→ Exercise details
Reproduce word for word the portion of the antimicrobial activity text that opens with the words containing "Interestingly, U1-SCRTX-Lg1a has" and closes with "sensitive to U1-SCRTX-Lg1a.".

→ Study text

..............................

2.2. Antimicrobial Activity and Minimum Inhibitory Concentrations (MICs)

U1-SCRTX-Lg1a was assessed for antimicrobial activity against five species of Gram-negative bacteria, three species of Gram-positive bacteria, one species of fungus, and two species of yeast (Table 1). All Gram-negative bacteria species tested showed sensitivity to U1-SCRTX-Lg1a, which was active at a concentration range between 1.15 μM (1.9 μg/mL) and 4.6 μM (7.6 μg/mL). P. aeruginosa ATCC 27853 was the most sensitive to the fraction, with an MIC of 1.15 μM (1.9 μg/mL). U1-SCRTX-Lg1a was not effective against Gram-positive bacteria, fungus, or yeast at the concentrations investigated (Table 1).
Interestingly, U1-SCRTX-Lg1a has lower MICs against the Gram-negative bacterial strains tested than those of Lacrain, an AMP found in the body extract of centipede Scolopendra viridicornis previously identified by our group [56]. On the other hand, compared to Gomesin, a potent host defense peptide isolated from the hemocytes of the spider Acanthoscurria gomesiana [57], the U1-SCRTX-Lg1a MICs against E. coli SBS363 and E. coli D31 are higher; however, it has a slightly more pronounced antimicrobial effect against P. aeruginosa ATCC 27853 and Enterobacter cloacae β-12. It is worth noting that P. aeruginosa PA14, a hyper-virulent burn wound isolated strain, was also sensitive to U1-SCRTX-Lg1a.

..............................

→ Excerpted records

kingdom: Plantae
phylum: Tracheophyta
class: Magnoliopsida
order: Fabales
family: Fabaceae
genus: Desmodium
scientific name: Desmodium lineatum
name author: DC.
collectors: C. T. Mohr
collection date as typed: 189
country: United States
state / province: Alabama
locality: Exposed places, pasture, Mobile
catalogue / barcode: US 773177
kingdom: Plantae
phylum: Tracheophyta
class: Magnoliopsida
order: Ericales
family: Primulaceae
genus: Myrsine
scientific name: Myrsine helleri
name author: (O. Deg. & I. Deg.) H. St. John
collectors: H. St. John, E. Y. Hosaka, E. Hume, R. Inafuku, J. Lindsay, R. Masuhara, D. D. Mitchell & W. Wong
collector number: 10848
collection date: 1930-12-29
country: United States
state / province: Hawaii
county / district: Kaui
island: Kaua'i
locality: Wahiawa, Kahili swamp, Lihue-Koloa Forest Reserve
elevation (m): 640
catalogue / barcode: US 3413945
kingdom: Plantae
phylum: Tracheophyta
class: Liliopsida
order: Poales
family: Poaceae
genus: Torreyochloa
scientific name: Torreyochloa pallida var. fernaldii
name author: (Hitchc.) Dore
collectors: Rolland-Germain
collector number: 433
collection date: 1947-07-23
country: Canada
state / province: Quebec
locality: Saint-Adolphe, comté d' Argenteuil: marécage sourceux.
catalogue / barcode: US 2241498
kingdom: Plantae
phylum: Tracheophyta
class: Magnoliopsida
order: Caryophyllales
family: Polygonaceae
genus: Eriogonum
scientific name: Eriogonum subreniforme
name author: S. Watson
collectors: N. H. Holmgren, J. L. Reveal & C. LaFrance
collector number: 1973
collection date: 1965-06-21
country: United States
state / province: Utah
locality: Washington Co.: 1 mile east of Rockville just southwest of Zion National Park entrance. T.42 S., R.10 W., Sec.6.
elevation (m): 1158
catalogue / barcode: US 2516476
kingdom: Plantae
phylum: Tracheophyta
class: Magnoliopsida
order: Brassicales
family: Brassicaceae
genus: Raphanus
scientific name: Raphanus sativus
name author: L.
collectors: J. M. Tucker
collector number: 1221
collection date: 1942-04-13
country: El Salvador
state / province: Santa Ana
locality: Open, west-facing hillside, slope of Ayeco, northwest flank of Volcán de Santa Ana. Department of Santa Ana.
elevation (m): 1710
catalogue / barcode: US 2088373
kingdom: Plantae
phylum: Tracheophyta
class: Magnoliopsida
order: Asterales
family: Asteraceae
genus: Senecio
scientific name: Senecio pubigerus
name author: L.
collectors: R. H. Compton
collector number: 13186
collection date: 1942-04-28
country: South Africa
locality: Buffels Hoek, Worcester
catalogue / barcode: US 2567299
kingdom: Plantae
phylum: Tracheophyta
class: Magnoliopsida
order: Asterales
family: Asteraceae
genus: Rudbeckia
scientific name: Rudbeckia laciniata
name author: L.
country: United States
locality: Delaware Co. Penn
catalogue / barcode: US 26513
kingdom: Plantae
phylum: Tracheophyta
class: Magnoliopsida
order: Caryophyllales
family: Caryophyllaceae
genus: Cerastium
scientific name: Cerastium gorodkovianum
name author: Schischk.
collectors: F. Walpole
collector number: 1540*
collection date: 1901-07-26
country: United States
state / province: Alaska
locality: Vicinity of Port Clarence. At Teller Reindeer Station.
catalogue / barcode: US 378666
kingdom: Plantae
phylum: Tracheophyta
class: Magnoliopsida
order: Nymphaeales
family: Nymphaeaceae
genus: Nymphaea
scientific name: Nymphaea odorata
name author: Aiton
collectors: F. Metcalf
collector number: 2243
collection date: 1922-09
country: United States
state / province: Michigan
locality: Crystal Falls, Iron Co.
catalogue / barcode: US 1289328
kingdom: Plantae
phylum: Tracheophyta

..............................

→ Response area
Interestingly, U1-SCRTX-Lg1a has lower MICs against the Gram-negative bacterial strains tested than those of Lacrain, an AMP found in the body extract of centipede Scolopendra viridicornis previously identified by our group [56]. On the other hand, compared to Gomesin, a potent host defense peptide isolated from the hemocytes of the spider Acanthoscurria gomesiana [57], the U1-SCRTX-Lg1a MICs against E. coli SBS363 and E. coli D31 are higher; however, it has a slightly more pronounced antimicrobial effect against P. aeruginosa ATCC 27853 and Enterobacter cloacae β-12. It is worth noting that P. aeruginosa PA14, a hyper-virulent burn wound isolated strain, was also sensitive to U1-SCRTX-Lg1a.